*** Data for this task ***

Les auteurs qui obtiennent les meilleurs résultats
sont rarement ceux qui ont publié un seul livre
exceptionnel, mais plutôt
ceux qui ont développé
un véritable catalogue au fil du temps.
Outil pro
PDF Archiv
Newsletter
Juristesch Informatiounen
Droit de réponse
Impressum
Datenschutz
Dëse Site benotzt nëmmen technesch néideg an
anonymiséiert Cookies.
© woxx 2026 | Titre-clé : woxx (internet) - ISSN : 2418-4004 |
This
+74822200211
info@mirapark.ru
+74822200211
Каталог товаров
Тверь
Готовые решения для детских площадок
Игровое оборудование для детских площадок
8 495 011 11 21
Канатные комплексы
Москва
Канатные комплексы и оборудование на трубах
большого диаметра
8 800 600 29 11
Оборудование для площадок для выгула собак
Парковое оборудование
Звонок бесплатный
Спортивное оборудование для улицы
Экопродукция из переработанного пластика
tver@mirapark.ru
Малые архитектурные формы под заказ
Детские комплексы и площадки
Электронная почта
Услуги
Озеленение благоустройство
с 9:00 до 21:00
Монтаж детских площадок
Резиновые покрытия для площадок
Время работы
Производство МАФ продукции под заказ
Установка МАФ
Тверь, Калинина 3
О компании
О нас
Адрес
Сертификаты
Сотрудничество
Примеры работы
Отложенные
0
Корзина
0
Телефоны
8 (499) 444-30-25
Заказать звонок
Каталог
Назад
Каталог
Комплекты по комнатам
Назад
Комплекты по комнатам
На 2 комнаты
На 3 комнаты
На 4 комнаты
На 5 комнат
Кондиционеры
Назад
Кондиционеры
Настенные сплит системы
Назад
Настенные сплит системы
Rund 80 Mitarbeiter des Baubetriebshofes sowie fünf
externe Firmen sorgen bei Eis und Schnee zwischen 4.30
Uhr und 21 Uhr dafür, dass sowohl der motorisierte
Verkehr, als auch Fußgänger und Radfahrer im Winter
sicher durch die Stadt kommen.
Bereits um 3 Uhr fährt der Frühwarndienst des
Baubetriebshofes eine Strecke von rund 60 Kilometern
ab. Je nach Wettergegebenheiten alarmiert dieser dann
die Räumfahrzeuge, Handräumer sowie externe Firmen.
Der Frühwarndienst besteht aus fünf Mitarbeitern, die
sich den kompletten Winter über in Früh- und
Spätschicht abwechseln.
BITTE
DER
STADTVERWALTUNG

*** End of Data for this task ***

**Task to complete:** Each line in the entries above that includes the string "Канатные" should be extracted.

**Response:**
Канатные комплексы
Канатные комплексы и оборудование на трубах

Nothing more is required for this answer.